Gardengirl:  what a lovely neat planter, beautifully put together.  You have a talent. I've developed a fear of the saw after sawing down a hedge a couple of weeks ago.  The blade isn't sitting flush and I'm putting off trying to fix and fiddle with it.  Although - that's pretty much an excuse probably for my being too lazy and not having the patience to actually 'build' something with my pallets.  I'd end up with lots of sawed off sections and have none of them fit together to resemble anything remotely decent.

How big pots for clematis?

Posted: 22/06/2016 at 16:59

obelixx - the big root wheelbarrow clem is Polish Spirit - late season flowerer if I remember.  It was a purple beauty before I neglected it.

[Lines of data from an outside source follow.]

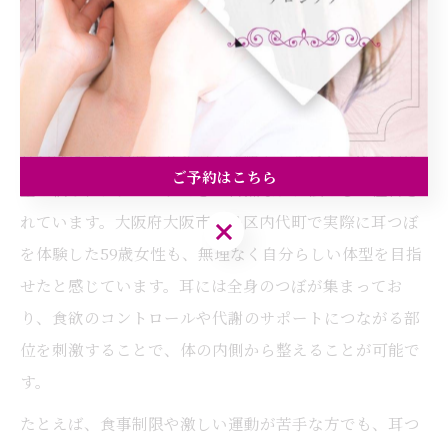
耳つぼ施術で自然に整う新しい自分
へ
耳つぼで自然体になれる理由を解説
耳つぼは、薬やサプリメントに頼ることなく、体質や体
ご予約はこちら
型の悩みにアプローチできる自然なケア法として注目さ
れています。大阪府大阪市都島区内代町で実際に耳つぼ
ご予約はこちら
を体験した59歳女性も、無理なく自分らしい体型を目指
せたと感じています。耳には全身のつぼが集まってお
り、食欲のコントロールや代謝のサポートにつながる部
位を刺激することで、体の内側から整えることが可能で
す。
たとえば、食事制限や激しい運動が苦手な方でも、耳つ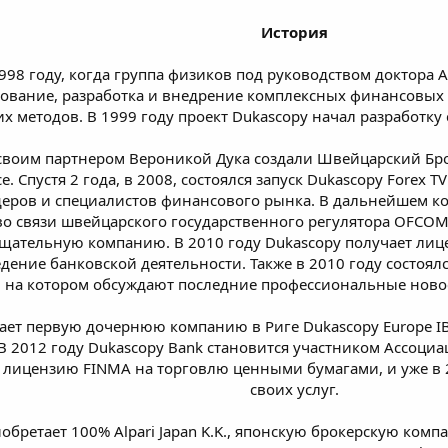
История
98 году, когда группа физиков под руководством доктора Ан
дование, разработка и внедрение комплексных финансовы
х методов. В 1999 году проект Dukascopy начал разработку
 своим партнером Вероникой Дука создали Швейцарский Брок
ce. Спустя 2 года, в 2008, состоялся запуск Dukascopy Forex
деров и специалистов финансового рынка. В дальнейшем к
во связи швейцарского государственного регулятора OFCO
щательную компанию. В 2010 году Dukascopy получает лиц
ние банковской деятельности. Также в 2010 году состоялся
, на котором обсуждают последние профессиональные новос
вает первую дочернюю компанию в Риге Dukascopy Europe IB
В 2012 году Dukascopy Bank становится участником Ассоциац
ет лицензию FINMA на торговлю ценными бумагами, и уже в
своих услуг.
обретает 100% Alpari Japan K.K., японскую брокерскую комп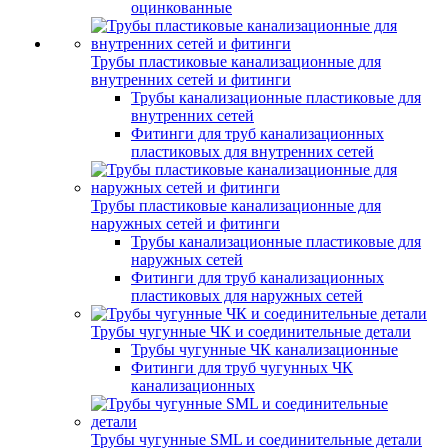
оцинкованные
Трубы пластиковые канализационные для
внутренних сетей и фитинги
Трубы канализационные пластиковые для
внутренних сетей
Фитинги для труб канализационных
пластиковых для внутренних сетей
Трубы пластиковые канализационные для
наружных сетей и фитинги
Трубы канализационные пластиковые для
наружных сетей
Фитинги для труб канализационных
пластиковых для наружных сетей
Трубы чугунные ЧК и соединительные детали
Трубы чугунные ЧК канализационные
Фитинги для труб чугунных ЧК
канализационных
Трубы чугунные SML и соединительные детали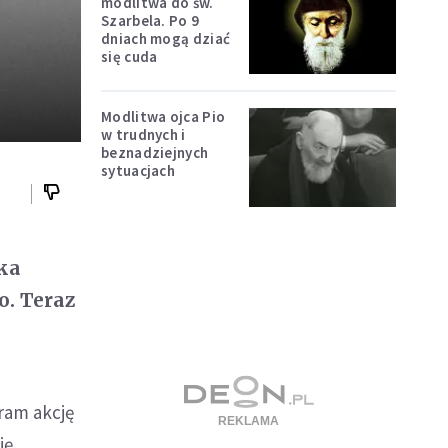
modlitwa do św.
Szarbela. Po 9
dniach mogą dziać
się cuda
Modlitwa ojca Pio
w trudnych i
beznadziejnych
sytuacjach
cka
o. Teraz
ram akcję
ię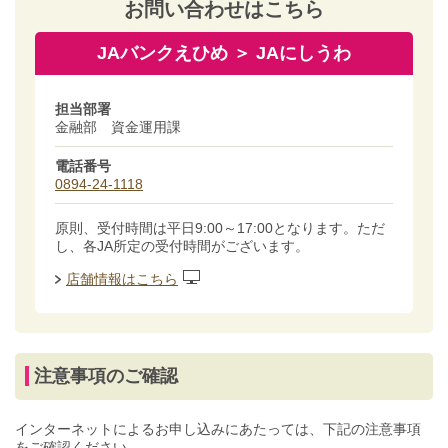
お問い合わせはこちら
JAバンクえひめ ＞ JAにしうわ
担当部署
金融部 資金運用課
電話番号
0894-24-1118
原則、受付時間は平日9:00～17:00となります。ただ
し、各JA所定の受付時間がございます。
店舗情報はこちら
注意事項のご確認
インターネットによるお申し込みにあたっては、下記の注意事項
をご確認ください。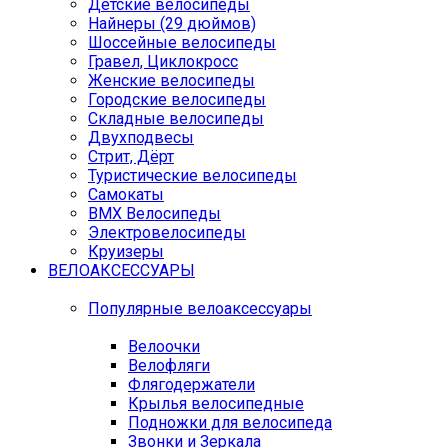
Детские велосипеды
Найнеры (29 дюймов)
Шоссейные велосипеды
Гравел, Циклокросс
Женские велосипеды
Городcкие велосипеды
Складные велосипеды
Двухподвесы
Стрит, Дёрт
Туристические велосипеды
Самокаты
BMX Велосипеды
Электровелосипеды
Круизеры
ВЕЛОАКСЕССУАРЫ
Популярные велоаксессуары
Велоочки
Велофляги
Флягодержатели
Крылья велосипедные
Подножки для велосипеда
Звонки и Зеркала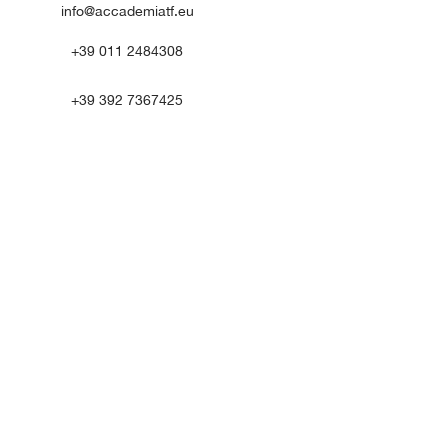
info@accademiatf.eu
+39 011 2484308
+39 392 7367425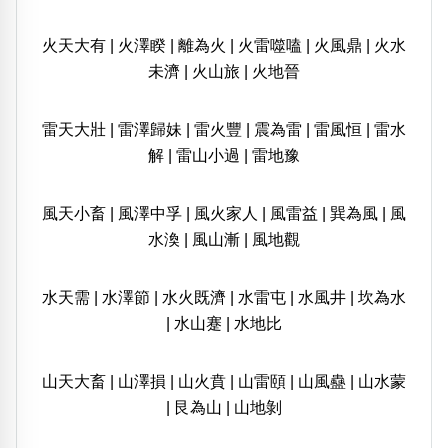
火天大有
|
火澤睽
|
離為火
|
火雷噬嗑
|
火風鼎
|
火水
未濟
|
火山旅
|
火地晉
雷天大壯
|
雷澤歸妹
|
雷火豐
|
震為雷
|
雷風恒
|
雷水
解
|
雷山小過
|
雷地豫
風天小畜
|
風澤中孚
|
風火家人
|
風雷益
|
巽為風
|
風
水渙
|
風山漸
|
風地觀
水天需
|
水澤節
|
水火既濟
|
水雷屯
|
水風井
|
坎為水
|
水山蹇
|
水地比
山天大畜
|
山澤損
|
山火賁
|
山雷頤
|
山風蠱
|
山水蒙
|
艮為山
|
山地剝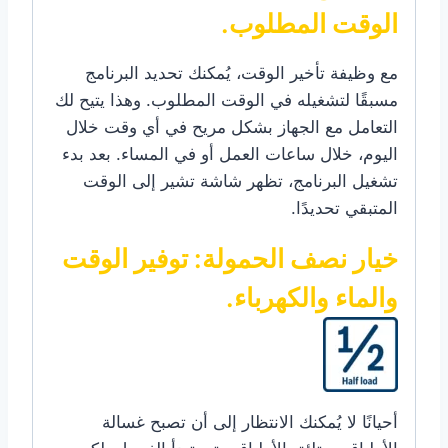
الوقت المطلوب.
مع وظيفة تأخير الوقت، يُمكنك تحديد البرنامج
مسبقًا لتشغيله في الوقت المطلوب. وهذا يتيح لك
التعامل مع الجهاز بشكل مريح في أي وقت خلال
اليوم، خلال ساعات العمل أو في المساء. بعد بدء
تشغيل البرنامج، تظهر شاشة تشير إلى الوقت
المتبقي تحديدًا.
خيار نصف الحمولة: توفير الوقت
والماء والكهرباء.
أحيانًا لا يُمكنك الانتظار إلى أن تصبح غسالة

wakeshine - you asked to see how it was doing now.  The wheelbarrow removing from pot I think was 27th May.  So today 22nd June - I've just dashed out to take a couple of photos.  One pic of the base to let you see how the shoots are sprouting after having planted it with the top a couple of inches below the soil.  The second pic (sorry it's poor, it's in a shaded bit) - shows how three of the shoots have already grown up about 3 foot.

I've planted it a tiny distance away from the base of a Ceanothus 'Concha' which is about 12 foot high.  The blue stuff on the soil around it are petals from the Concha flowers which are going over rapidly now.  In a month or so the Concha will just be green leaves and I'm hoping that the stems will reach for the light up in the branches of the Concha and perhaps flower this year around Aug/Sept.  Then again, it may not at all.  There is just enough light for it to reach up as it seems to be doing.  I'll have to maybe get some canes in to direct the shoots as more come up.  So I'm hoping it might be tough enough to produce a flower or two in the autumn - but I'd be pleased even if it doesn't this year but puts on a show next year - IF it continues to thrive.  I think I put some slow-release granules around the planting hole when I transplanted it as they were all I had at the time.  I haven't given it anything since 27th May because I wanted to see if it would tough it out on its own.  I'm not sure if I should give it something now at all.  All I have left is some granular rose feed and liquid tomato feed so not sure if I should apply something now or just leave it be.

Isn't she lovely?

Posted: 21/06/2016 at 12:29

It's beautiful.  A lucky find and as you say, not one to be left behind once discovered.

How big pots for clematis?

Posted: 21/06/2016 at 12:18

And this is what happens when you put a baby clematis in a pot, forget about it for 6 years and then re-discover it again.  You soak it for hours and still have to fight to get it out of the pot and then you need a wheelbarrow to transport it to the other end of the garden where you have had to dig a humungous hole to accommodate it!  LOL!  What a laugh this was - and poor clematis.  

This was end of May this year.  Pleased to say it was planted deep and now has promising looking shoots about a foot long.  So hoping it will forgive me by reaching flowering stage in the autumn!  I think I've done it again - posted something I've already posted on another thread.  I can't keep track.  I'm thinking that my re planting the entire root ball would not be what a savvy clematis grower would have done.  Perhaps I ought to have trimmed the roots back or something to make it a reasonable size to transplant.  But there you go...neglect defies logic!

Last edited: 21 June 2016 12:20:43

Bug Hotel

Posted: 21/06/2016 at 11:59

I second Mark56.What a fantastic idea.  Wish I'd space to have a bug/etc area.  It looks really good and will be an interesting watch to see what has been attracted.